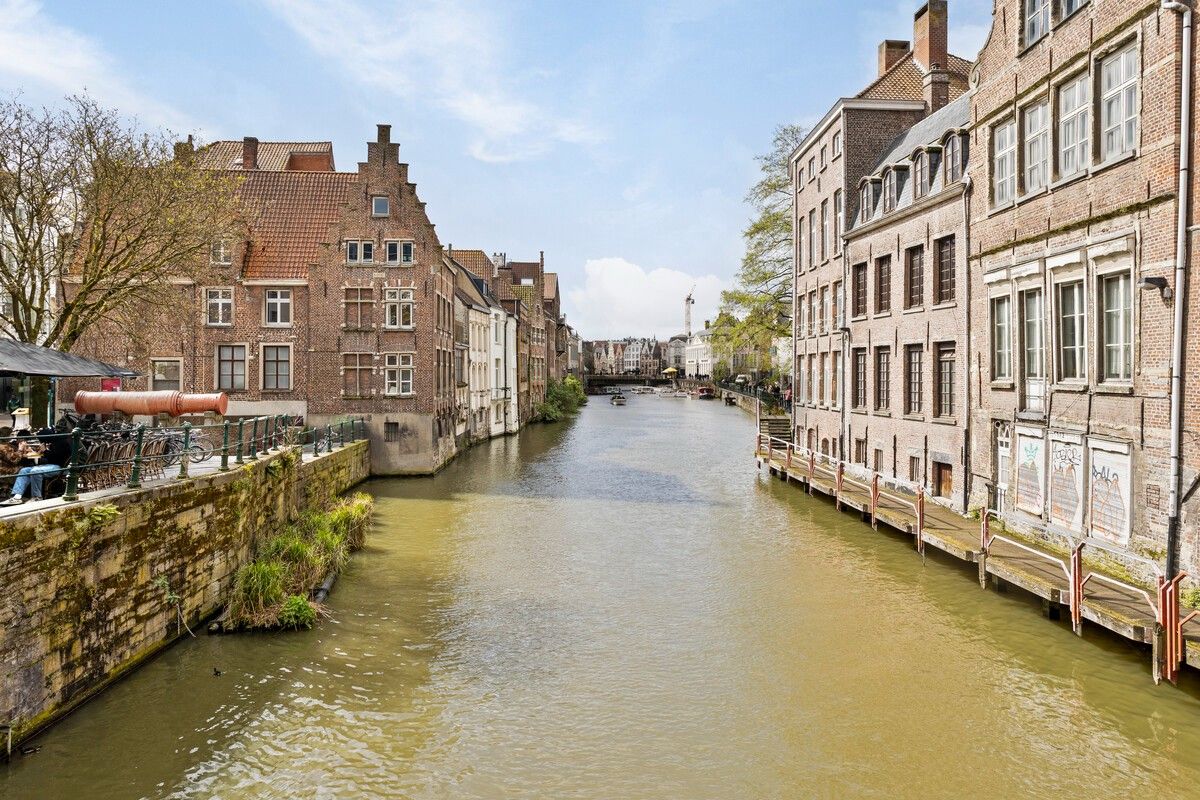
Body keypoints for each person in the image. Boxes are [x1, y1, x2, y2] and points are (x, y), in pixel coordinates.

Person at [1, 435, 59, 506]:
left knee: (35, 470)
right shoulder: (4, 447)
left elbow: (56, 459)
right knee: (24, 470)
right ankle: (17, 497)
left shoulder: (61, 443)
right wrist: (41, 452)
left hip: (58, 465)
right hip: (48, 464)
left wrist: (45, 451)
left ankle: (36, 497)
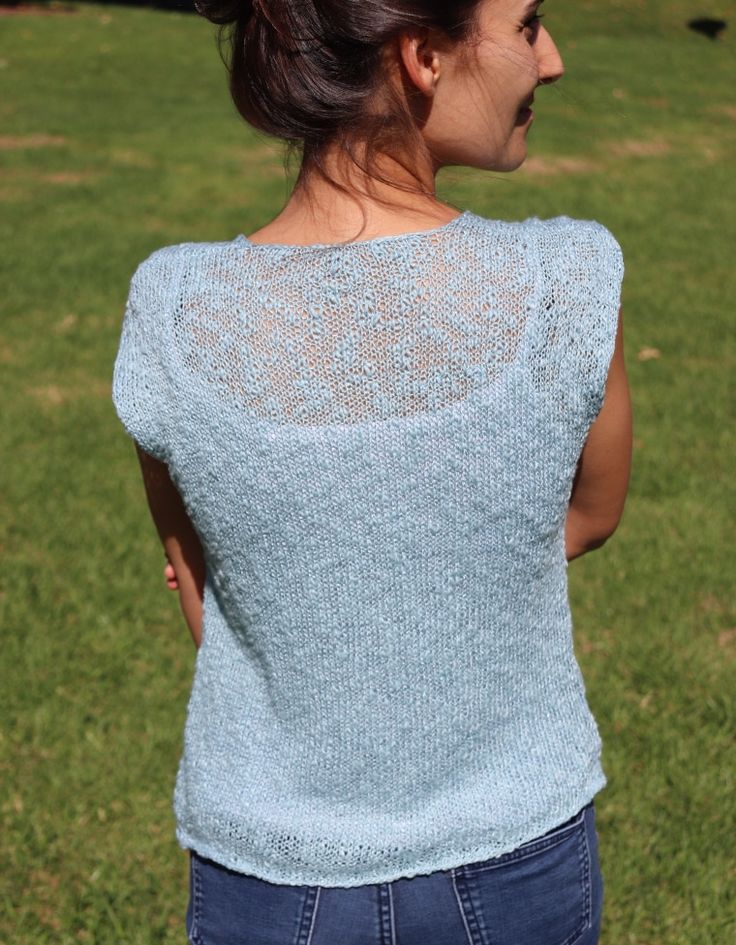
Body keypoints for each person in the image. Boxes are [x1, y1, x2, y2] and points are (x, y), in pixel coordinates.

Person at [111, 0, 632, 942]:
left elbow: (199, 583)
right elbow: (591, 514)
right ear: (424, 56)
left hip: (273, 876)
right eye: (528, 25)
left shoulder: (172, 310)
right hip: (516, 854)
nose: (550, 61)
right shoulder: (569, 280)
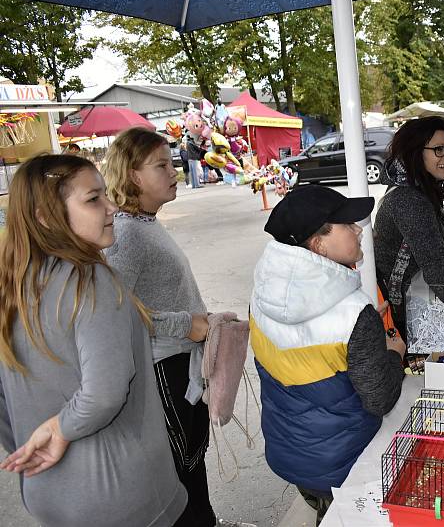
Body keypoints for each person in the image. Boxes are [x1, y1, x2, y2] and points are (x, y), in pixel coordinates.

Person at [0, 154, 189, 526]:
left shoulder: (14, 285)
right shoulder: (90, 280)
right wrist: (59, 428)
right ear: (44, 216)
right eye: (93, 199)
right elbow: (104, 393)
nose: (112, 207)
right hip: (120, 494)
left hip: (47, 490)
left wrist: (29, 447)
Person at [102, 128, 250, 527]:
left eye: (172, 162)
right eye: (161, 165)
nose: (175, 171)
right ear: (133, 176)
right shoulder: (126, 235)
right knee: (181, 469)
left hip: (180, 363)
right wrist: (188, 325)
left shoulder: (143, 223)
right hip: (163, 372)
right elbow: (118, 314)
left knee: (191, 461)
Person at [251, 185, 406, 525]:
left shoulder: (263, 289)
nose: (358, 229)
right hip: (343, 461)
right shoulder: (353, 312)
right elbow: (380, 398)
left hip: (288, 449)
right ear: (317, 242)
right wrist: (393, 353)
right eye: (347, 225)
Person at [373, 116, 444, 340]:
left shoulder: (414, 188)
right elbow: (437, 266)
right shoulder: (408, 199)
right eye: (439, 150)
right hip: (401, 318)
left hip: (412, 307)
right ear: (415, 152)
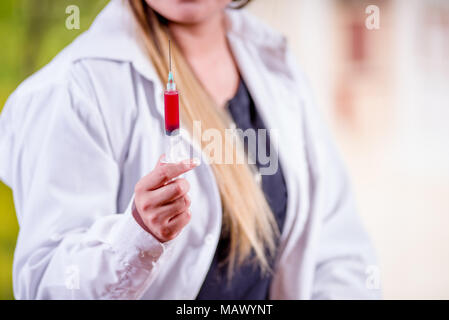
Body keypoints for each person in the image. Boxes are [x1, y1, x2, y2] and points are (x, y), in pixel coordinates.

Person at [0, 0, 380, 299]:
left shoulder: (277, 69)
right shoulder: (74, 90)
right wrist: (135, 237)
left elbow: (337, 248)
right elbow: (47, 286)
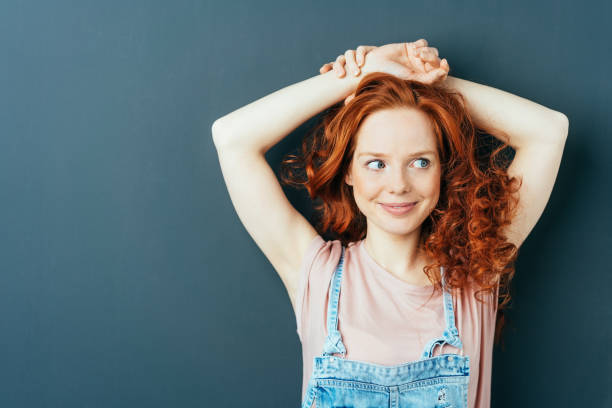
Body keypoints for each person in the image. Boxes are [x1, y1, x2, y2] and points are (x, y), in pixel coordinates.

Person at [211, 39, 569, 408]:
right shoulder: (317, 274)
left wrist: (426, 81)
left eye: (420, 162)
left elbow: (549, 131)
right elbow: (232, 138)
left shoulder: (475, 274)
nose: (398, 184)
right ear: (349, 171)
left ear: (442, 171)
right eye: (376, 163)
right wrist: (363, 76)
+--
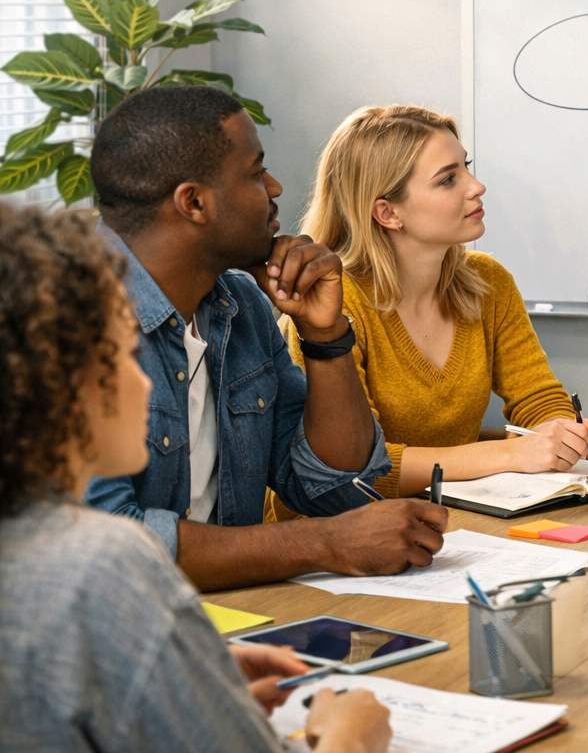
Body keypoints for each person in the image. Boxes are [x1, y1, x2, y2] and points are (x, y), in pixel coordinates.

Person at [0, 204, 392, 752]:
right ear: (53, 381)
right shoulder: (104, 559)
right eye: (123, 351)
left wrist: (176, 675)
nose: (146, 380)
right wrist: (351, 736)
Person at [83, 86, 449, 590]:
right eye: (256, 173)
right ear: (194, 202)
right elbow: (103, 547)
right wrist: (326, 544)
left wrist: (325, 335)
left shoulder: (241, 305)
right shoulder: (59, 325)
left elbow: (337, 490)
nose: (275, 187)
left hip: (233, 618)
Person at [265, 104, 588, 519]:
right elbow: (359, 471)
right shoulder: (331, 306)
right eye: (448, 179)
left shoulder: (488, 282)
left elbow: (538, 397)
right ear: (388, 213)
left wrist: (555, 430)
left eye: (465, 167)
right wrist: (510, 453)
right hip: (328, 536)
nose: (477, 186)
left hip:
+--
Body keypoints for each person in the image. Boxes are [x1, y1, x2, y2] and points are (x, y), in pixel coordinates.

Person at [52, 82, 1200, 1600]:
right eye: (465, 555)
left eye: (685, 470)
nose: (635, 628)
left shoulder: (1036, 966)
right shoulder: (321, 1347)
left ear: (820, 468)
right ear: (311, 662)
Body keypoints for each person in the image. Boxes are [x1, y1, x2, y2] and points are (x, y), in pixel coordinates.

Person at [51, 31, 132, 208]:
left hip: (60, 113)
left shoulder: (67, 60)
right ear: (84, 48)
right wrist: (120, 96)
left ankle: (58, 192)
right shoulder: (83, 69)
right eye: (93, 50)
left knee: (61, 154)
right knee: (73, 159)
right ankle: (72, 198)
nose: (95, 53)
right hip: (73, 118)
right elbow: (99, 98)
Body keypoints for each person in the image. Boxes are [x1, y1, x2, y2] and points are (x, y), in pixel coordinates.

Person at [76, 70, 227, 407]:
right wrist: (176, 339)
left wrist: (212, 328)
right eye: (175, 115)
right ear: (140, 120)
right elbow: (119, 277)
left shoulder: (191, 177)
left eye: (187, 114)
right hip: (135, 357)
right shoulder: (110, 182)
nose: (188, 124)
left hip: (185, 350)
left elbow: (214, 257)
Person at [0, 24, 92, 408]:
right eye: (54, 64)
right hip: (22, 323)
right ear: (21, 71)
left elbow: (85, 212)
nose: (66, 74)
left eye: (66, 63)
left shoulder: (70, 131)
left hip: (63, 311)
+--
*Task objective:*
Above are some lines. Repeat exactly, and only, those from the line that has "left shoulder: (67, 60)" through the line that has "left hip: (63, 311)".

*Result:*
left shoulder: (67, 60)
right ear: (84, 48)
right wrist: (120, 96)
left ankle: (58, 192)
right shoulder: (83, 69)
right eye: (93, 50)
left knee: (61, 154)
right knee: (73, 159)
right ankle: (72, 198)
nose: (95, 53)
right hip: (73, 118)
right elbow: (99, 98)
Body keypoints for each person in the image. Boxes are [x1, y1, x2, y2] and points are (x, y), in pixel coordinates.

Person at [76, 70, 227, 407]:
right wrist: (176, 339)
left wrist: (212, 328)
right eye: (175, 115)
right ear: (140, 120)
right elbow: (119, 277)
left shoulder: (191, 177)
left eye: (187, 114)
right hip: (135, 357)
right shoulder: (110, 182)
nose: (188, 124)
left hip: (185, 350)
left elbow: (214, 257)
Person at [0, 24, 92, 408]:
right eye: (54, 64)
right hip: (22, 323)
right ear: (21, 71)
left elbow: (85, 212)
nose: (66, 74)
left eye: (66, 63)
left shoulder: (70, 131)
left hip: (63, 311)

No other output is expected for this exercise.